Der Gelenkknorpel ist ein empfindliches Gewebe, das leicht beschädigt werden kann. „Bei Kniespiegelungen finden wir bei zwei von drei Patienten mindestens eine Läsion“, berichtet Privatdozent Dr. Justus Gille, Oberarzt an der Klinik für Orthopädie und Unfallchirurgie am Universitätsklinikum Schleswig-Holstein: „Bei jedem fünften Patienten sind die Defekte so tief, dass der Knochen zu sehen ist.“
Früher galten Beschädigungen am Gelenkknorpel als nicht reparierbar, weil das Knorpelgewebe nur eine sehr begrenzte Fähigkeit hat, sich selbst zu erneuern. Im Verlauf der letzten Jahre wurden jedoch gleich mehrere Behandlungsverfahren entwickelt. Gille teilt sie in zwei Gruppen: Bei der ersten wird versucht, die Selbsterneuerung durch Anfrischen des Knorpeldefektes anzuregen. Bei der zweiten Gruppe werden Knorpelstücke von gesunden, wenig benutzten Abschnitten entweder direkt verpflanzt oder entnommene Knorpelzellen im Labor vermehrt und dann in einer zweiten Operation implantiert.
„Eine Auffüllung des Defektes mit Knorpelersatzgewebe kann durch die Stimulation des Knochenmarks unterhalb des Knorpeldefekts erreicht werden“, erklärt Gille. Der Orthopäde und Unfallchirurg entfernt zunächst die geschädigten Knorpelanteile. Danach gibt es zwei Verfahren. Entweder sticht der Operateur mit einer speziellen Ahle an mehreren Stellen durch die Knochenschicht bis ins Knochenmark. Dies wird als Mikrofrakturierung bezeichnet. Alternativ kann der Arzt auch mehrere Löcher in den Knochen bohren. Beide Male kommt es zu einer Blutung. „In dem Knorpeldefekt bildet sich ein Gerinnsel, das neben roten Blutzellen auch Stammzellen enthält“, so der Experte: „Diese Stammzellen bilden dann einen Ersatzknorpel.“
Das neue Gewebe erreiche jedoch nicht die Qualität des ursprünglichen Gelenkknorpels, berichtet Gille. Deshalb wurde nach einer Optimierung dieser Verfahren gesucht, die nun als innovative Verfahren zur Verfügung stehen. Hierbei wird durch ein zusätzliches Einbringen einer Matrix in den Defekt die Qualität des Ersatzknorpels verbessert.
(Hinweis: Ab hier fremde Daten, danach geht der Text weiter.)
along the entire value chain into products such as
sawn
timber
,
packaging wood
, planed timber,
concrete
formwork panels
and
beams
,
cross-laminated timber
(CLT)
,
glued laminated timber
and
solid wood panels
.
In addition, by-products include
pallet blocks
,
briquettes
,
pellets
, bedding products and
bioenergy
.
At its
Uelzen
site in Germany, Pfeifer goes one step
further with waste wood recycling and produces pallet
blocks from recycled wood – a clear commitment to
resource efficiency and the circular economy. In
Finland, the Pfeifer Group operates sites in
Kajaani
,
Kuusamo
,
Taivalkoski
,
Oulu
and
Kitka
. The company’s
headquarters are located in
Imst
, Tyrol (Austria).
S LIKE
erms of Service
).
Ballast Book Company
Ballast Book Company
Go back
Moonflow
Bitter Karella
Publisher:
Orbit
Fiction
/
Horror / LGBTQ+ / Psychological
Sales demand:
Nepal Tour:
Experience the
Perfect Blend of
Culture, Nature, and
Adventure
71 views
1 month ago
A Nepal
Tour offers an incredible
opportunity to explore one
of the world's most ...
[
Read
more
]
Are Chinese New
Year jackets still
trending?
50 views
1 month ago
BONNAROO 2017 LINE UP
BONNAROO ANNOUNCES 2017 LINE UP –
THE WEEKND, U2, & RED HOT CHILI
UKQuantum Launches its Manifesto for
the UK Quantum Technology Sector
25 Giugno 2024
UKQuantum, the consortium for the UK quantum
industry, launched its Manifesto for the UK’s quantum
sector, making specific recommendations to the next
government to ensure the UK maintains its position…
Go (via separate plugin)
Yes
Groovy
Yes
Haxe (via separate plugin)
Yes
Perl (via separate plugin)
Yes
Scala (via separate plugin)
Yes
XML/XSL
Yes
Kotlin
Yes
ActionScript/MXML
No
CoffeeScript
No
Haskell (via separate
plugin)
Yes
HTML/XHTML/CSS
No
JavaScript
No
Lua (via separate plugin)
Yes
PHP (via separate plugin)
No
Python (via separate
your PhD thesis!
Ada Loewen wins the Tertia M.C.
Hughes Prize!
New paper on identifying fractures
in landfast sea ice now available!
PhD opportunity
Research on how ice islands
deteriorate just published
Eine weitere Möglichkeit ist eine Transplantation. „Der Gelenkknorpel überdeckt nicht nur die Regionen, in denen die Knochen miteinander in Kontakt treten“, sagt Gille: „Menschen verfügen über Reserven an nicht belasteten Stellen. Diese können für eine Transplantation genutzt werden“. Auch hier gibt es mehrere Verfahren. Bei der Knorpel-Knochentransplantation werden kleine Zylinder aus den gesunden unbelasteten Bereichen herausgestanzt, um sie dann in den Knorpeldefekten einzupflanzen. Dieses Verfahren wird auch als Mosaikplastik bezeichnet. Sie kann bei einer einzelnen Kniespiegelung durchgeführt werden. Bei der zweiten Methode, der autotologen Chondrozytentransplantation sind zwei Eingriffe erforderlich. Im ersten Eingriff wird während einer Kniespiegelung gesundes Knorpelgewebe entfernt. Im Labor werden dann die lebenden Zellen (Chondrozyten) aus dem Knorpel isoliert und in Zellkulturen vermehrt. In einem zweiten Eingriff werden die angezüchteten Zellen in den Knorpeldefekt implantiert, wo diese dann einwachsen.
Welche Methode die besten Ergebnisse liefert, ist laut Gille derzeit nicht bekannt. „Die bisherigen Studien haben gezeigt, dass viele Verfahren zur Knorpeldefektbehandlung in den ersten Jahren gute Ergebnisse liefern“, berichtet der Experte. Langzeitvergleiche lägen aber noch nicht für alle Verfahren vor. Klar sei auch, dass die Knorpelersatztherapie nicht für alle Patienten geeignet ist. „Die besten Ergebnisse werden bei jüngeren Menschen mit kleineren Knorpeldefekten erzielt. Wenn es bei älteren Menschen zu ausgedehnten Verschleißerscheinungen gekommen ist, ist es für die Knorpelersatztherapie in der Regel zu spät“, resümiert der Referent der MEDICA EDUCATION CONFERENCE 2015, die vom 16. bis 19. November in Düsseldorf stattfindet. Am Thementag Chirurgie und neue operative Techniken am 16. November 2015 ging es dort um Technische Verfahren zur Behandlung von Defekten an Knorpel und Knochen.